Sound Transit calls light-rail noise a public-health problem
Noise from Sound Transit's light-rail trains is a public-health problem, the agency said Thursday in an emergency declaration meant to more quickly get contractors fixing the trackway.
Seattle Times transportation reporter
Noise from Sound Transit's light-rail trains is a public-health problem, the agency said Thursday in an emergency declaration meant to more quickly get contractors working to quiet the trackway.
The emergency order will accelerate work by at least a month, said spokesman Bruce Gray. Otherwise, it might take six months or more to install lubricating devices on the trackway near Mount Baker Station, where trains screech as they round a curve. Neighbors thanked Chairman Greg Nickels, the Seattle mayor, and other agency board members for listening.
"We can't have the light rail be more of a pollutant — with the noise, you've canceled out the carbon reduction," said Libby Clark, who lives on a hillside near the station.

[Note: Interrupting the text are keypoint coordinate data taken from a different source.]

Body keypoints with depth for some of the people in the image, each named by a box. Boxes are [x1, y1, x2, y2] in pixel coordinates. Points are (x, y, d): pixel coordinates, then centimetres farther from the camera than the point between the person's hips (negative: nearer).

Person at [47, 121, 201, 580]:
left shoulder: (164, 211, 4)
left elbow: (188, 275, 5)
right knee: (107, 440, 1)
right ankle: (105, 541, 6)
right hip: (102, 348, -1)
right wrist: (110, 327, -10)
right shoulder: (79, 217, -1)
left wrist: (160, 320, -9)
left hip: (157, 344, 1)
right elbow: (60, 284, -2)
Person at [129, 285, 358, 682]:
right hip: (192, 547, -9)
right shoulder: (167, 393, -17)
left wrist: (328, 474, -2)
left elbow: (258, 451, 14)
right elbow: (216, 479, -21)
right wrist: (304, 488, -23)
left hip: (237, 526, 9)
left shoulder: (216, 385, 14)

Various spots on the 14-mile line from downtown to Tukwila exceed federal transit standards, said James Irish, light-rail environmental manager.
New agency studies in July found that, in Tukwila below the Duwamish River train bridge, test trains produced 83 decibels, compared to 73 dB in earlier studies. A 10 dB increase equals a doubling of perceived loudness.

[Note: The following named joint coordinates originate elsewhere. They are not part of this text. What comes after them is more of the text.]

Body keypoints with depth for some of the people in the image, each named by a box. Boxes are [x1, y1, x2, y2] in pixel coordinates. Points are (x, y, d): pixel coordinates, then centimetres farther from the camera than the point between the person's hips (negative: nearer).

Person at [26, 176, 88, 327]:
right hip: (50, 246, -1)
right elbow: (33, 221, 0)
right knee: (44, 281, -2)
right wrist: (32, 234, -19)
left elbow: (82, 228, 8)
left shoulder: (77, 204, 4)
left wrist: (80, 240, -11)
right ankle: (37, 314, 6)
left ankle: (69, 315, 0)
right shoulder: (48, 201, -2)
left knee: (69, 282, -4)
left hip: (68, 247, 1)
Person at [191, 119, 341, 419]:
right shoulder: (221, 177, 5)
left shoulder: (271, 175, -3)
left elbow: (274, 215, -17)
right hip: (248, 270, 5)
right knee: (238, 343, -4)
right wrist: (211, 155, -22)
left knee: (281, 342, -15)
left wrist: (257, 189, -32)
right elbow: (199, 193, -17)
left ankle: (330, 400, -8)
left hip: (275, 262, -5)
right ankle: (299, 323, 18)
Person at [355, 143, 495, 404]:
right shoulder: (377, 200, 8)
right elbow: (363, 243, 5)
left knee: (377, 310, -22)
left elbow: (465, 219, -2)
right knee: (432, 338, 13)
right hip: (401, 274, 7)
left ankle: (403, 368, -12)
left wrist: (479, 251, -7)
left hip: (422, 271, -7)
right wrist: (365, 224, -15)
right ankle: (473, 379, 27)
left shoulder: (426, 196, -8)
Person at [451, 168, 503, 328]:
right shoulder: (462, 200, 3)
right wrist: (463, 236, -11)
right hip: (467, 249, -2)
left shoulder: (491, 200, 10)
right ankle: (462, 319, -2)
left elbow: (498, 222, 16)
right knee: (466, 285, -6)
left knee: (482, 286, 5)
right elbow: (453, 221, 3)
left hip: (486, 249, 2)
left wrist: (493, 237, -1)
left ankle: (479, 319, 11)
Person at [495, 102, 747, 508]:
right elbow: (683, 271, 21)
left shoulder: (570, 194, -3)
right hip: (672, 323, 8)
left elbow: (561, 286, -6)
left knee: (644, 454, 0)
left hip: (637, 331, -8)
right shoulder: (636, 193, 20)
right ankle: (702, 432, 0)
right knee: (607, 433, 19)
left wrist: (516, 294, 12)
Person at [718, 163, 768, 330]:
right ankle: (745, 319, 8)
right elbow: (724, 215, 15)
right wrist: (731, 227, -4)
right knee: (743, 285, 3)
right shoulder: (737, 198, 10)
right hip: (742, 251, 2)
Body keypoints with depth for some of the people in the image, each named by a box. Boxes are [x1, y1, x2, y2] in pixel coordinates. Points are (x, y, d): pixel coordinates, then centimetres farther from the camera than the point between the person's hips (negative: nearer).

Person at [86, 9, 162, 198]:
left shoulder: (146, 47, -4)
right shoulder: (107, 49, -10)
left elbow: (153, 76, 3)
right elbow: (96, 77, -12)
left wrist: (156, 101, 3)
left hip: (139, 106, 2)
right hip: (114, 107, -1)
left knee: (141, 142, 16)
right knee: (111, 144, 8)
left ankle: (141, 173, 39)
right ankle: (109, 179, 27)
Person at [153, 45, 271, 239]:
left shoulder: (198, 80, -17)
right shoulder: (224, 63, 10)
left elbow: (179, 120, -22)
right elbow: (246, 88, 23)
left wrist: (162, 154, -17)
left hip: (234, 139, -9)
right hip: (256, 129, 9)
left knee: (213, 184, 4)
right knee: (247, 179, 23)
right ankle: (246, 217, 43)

Other loud spots include the south Tukwila curve at Highway 518, track switches in Rainier Valley and intersections along Seattle's Martin Luther King Jr. Way South, where train bells or clanging alarms annoy some neighbors. Bell volumes were recently lowered, but transit officials warned traffic safety will be compromised.
The agency has received 60 to 70 noise complaints, as well as 100 petition signatures from people in the Duwamish area. At least three senior managers visited homes last week, Gray said.
Sound Transit's public attitude has evolved since early summer, when Gray said the sounds fell within federal limits, and speculated that Duwamish neighbors weren't yet used to trains. "I don't think we downplayed anything," Gray said Thursday. "We've said that where there are issues, we'd go out and take a look and try to address it."
Normally, contracts of more than $200,000 require a formal request for proposals, an open bid competition and a vote by the transit board. Thursday's order allows the staff to award noiseproofing work of up to $1 million, to apply biodegradable lubricating oil and a retrofit of loud track switches.
Irish said noise walls will be added to elevated trackway in the Duwamish area next year.